Applauded, but wrong…

…or: Marginalized, but right.

A fascinating piece in the New York Review of Books on Pierre Ryckmans and his book The Hall of Uselessness: Collected Essays. Ryckmans demonstrated an understanding of the scale of human and cultural destruction happening in China since the Cultural Revolution far better than his academic colleagues.

Yet his insight into the brutality of the revolution and tens of millions starved or otherwise killed wasn’t due to any particular insider knowledge so much as what could be called a willingness to see. Whereas Western academics dealt with China and her people as an intellectual abstraction, Ryckmans would read the China News Analysis newspaper and thereby learn about the life of the people.

Ryckmans explains the failure of Western academics to admit what was happening to China’s people and culture this way: “What people believe is essentially what they wish to believe. They cultivate illusions out of idealism—and also out of cynicism.”

In this context George Orwell’s alleged observation that “In a time of universal deceit, telling the truth is a revolutionary act.” In other words, we tend to become invested in what we wish to believe—whether in petty personal grievances or in sweeping cultural appraisals.

Thus did Ryckmans willingness to see (or as the Review of Books put it, his “getting it right”), represent something revolutionary. Yet “getting it right” put him on the margins of the academic consensus when it really mattered, when Western elites could have perhaps worked to meaningfully disgrace Mao’s endeavors.

I have a tendency to place greater trust in those on the margins of consensus (in people like Ryckmans) because those are almost always the people with the least to gain and the most to lose—and yet they’re risking their reputations anyway. Which indicates, Hey, maybe there’s something there…

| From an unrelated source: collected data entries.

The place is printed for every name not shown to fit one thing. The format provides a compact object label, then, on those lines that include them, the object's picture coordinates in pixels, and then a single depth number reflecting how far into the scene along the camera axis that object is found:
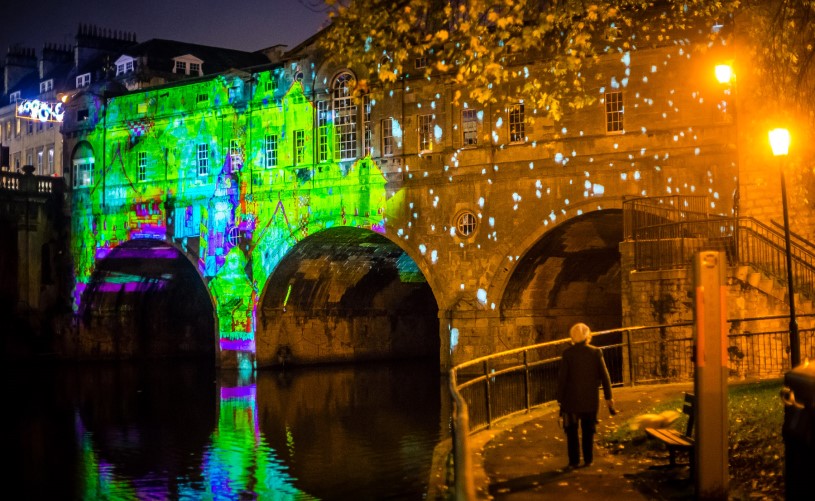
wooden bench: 10.06
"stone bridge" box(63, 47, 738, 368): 29.08
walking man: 10.83
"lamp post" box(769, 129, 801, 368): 14.96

Consensus often doesn’t seem to ask much of those expected to embrace it. In the China/Ryckmans case, the Western elite could comfortably dismiss his perspective in the 1950s-70s when real people were suffering because an ideal divorced from its consequences was popular, and the same elite can now comfortably embrace his having “gotten it right” by admitting the truth about Mao’s revolution years after the point at which such insights had the chance to impact history.

At minimum, it helps to intentionally escape the illusions we cultivate for ourselves—to touch reality through a willingness to see. The ultimate point of life isn’t simply to be comfortable.